HEALTH, IN AND THROUGH EMPATHIC IMAGINARIES | Sarah Dobrowolski

 

© Health, In and Through Empathic Imaginaries | Sarah Dobrowolski
Pysanky is a traditional Ukrainian art form that symbolizes life and rebirth, created by ‘writing’ symbolic designs with beeswax onto eggshell surfaces between layers of colored dye.
Photo by Bruno Vompean

Health fundamentally requires peace to flourish. During this moment of increased global conflict, health professionals are called to reflect on how we contribute to peace, and thus health more broadly speaking. Given that peace is rooted in empathic relations, we must consider — how might health professionals better create and hold the requisite space needed to nurture empathy, and thus peace moving forward? The image portrays a pysanka inscribed with interlocking white circles that represent empathy, and fish that represent health. The eggshell and its design hold an empty yet full-of-potential space primed for creation. Moreover, the hours spent creating this pysanka offered the contemplative space to consider how I might better foster empathy through my everyday inter/actions as a medical learner, practitioner and person.
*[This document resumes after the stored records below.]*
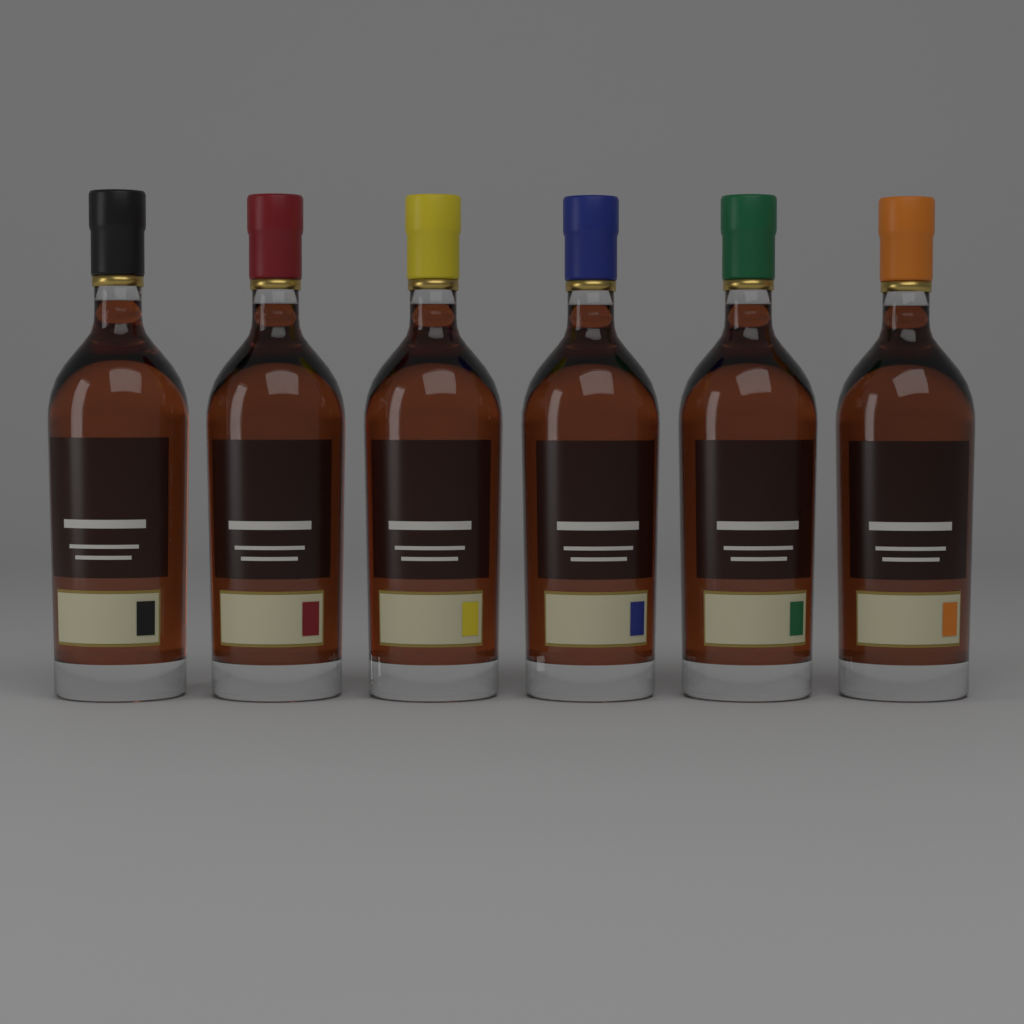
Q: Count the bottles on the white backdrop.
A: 6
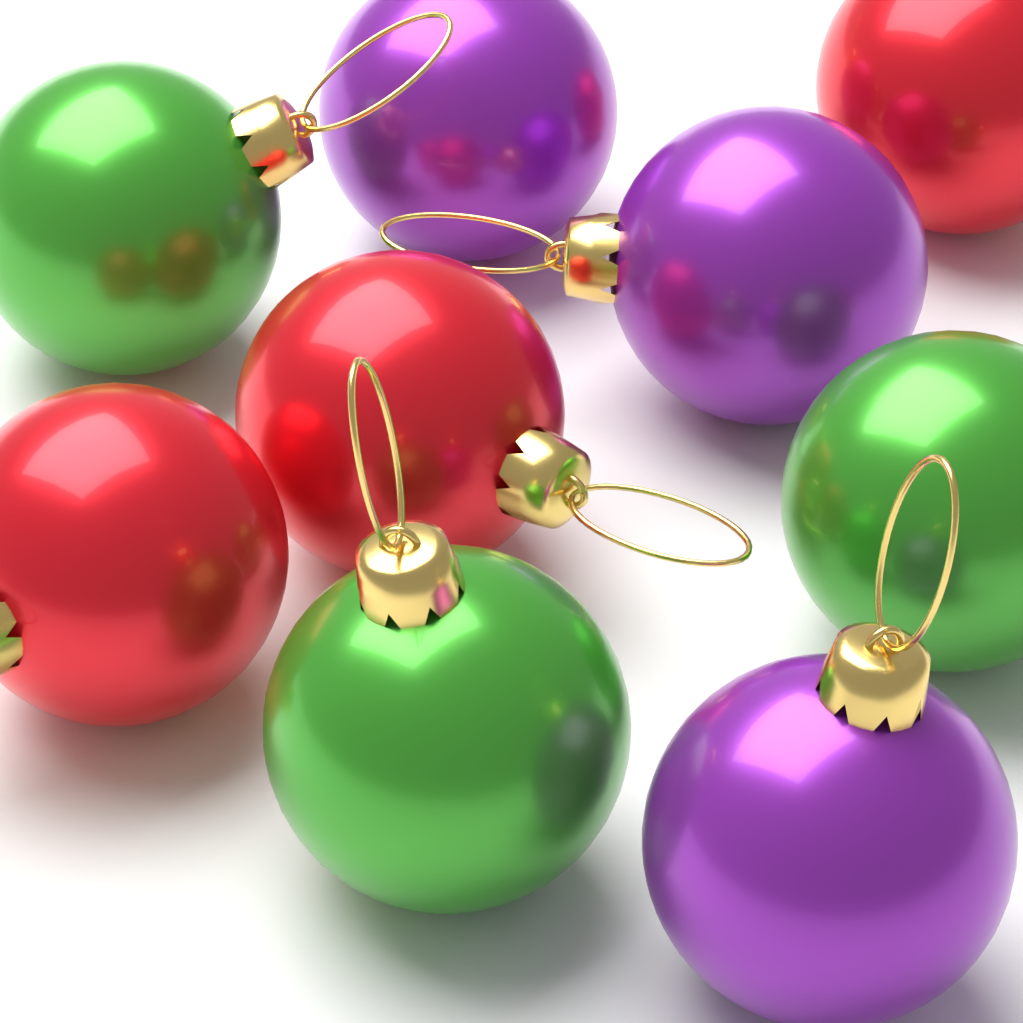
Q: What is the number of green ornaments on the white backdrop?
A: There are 3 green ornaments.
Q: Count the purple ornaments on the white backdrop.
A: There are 3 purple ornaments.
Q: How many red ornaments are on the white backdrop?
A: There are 3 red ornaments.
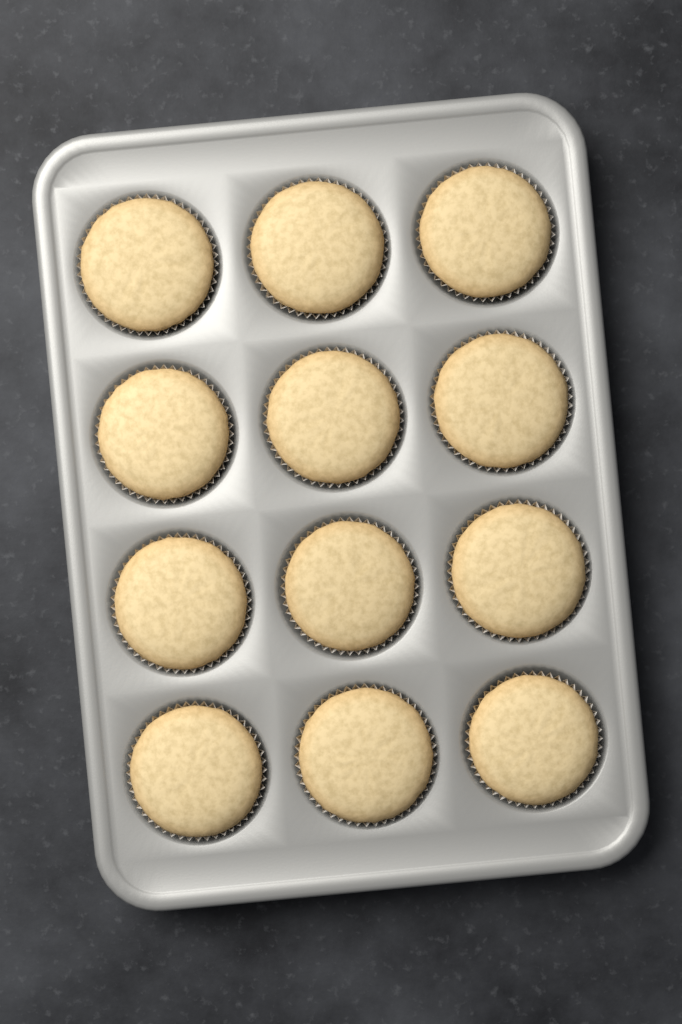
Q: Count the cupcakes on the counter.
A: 12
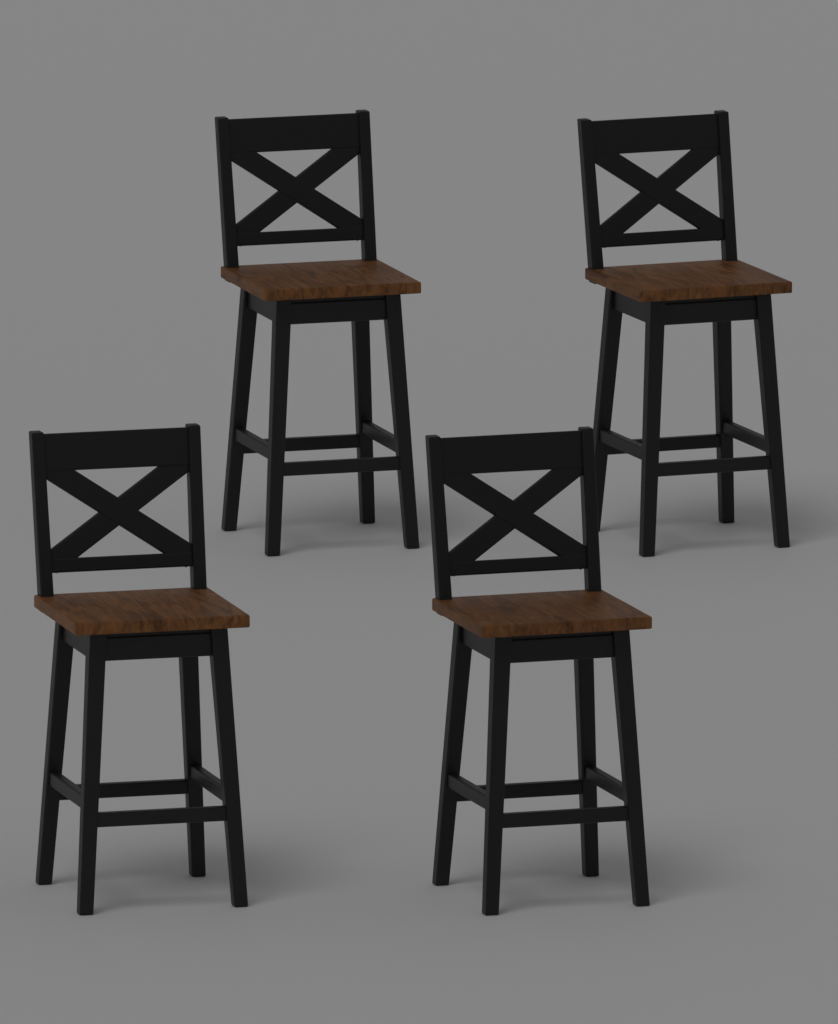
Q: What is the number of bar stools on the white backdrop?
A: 4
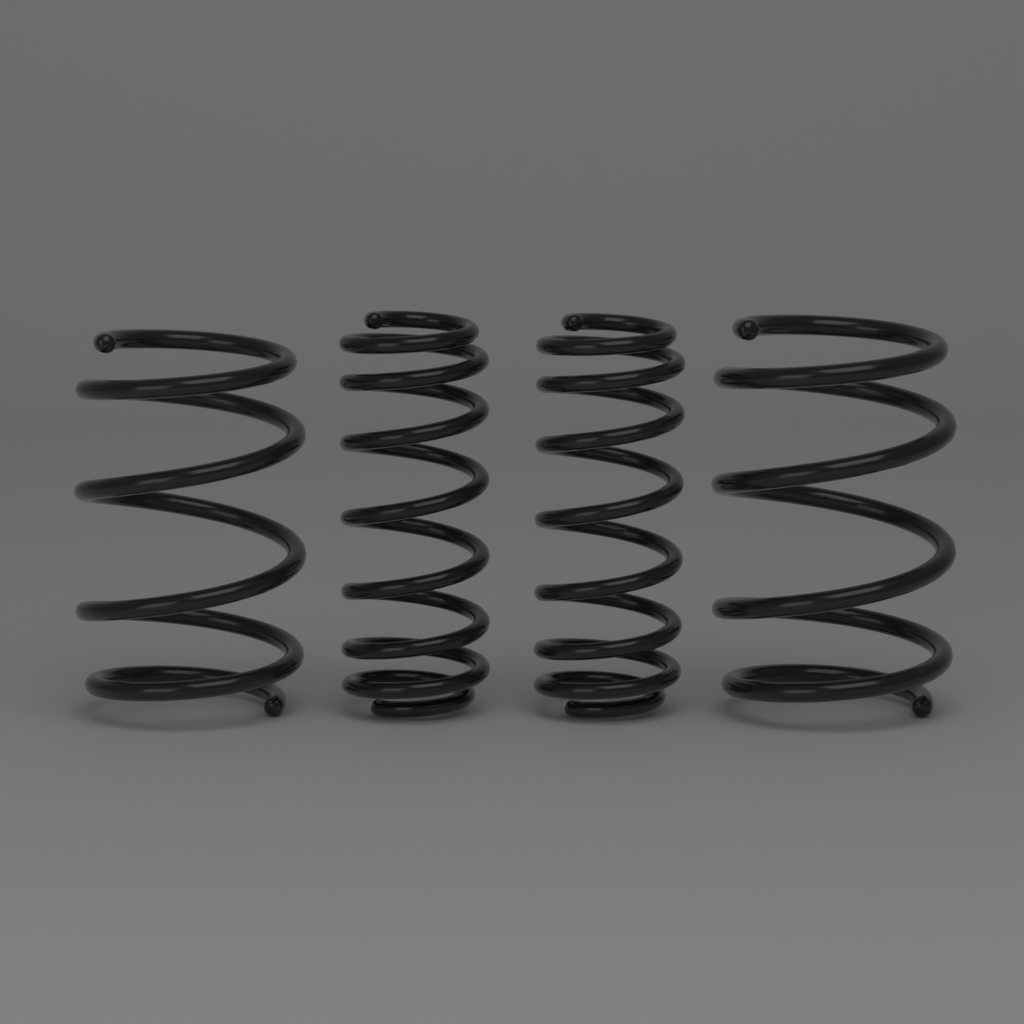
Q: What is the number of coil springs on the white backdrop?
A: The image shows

Sarah Dobrowolski is a second generation Ukrainian-Canadian with otherwise Acadian roots. She has a PhD in Health Promotion and is now completing her residency training in Physical Medicine & Rehabilitation at Queen’s University in Kingston ON, Canada. Overall, she subscribes to a critical qualitative research paradigm, and is drawn to participatory, narrative, and arts-based methods that critically examine and act upon the intersection of health promotion and rehabilitation.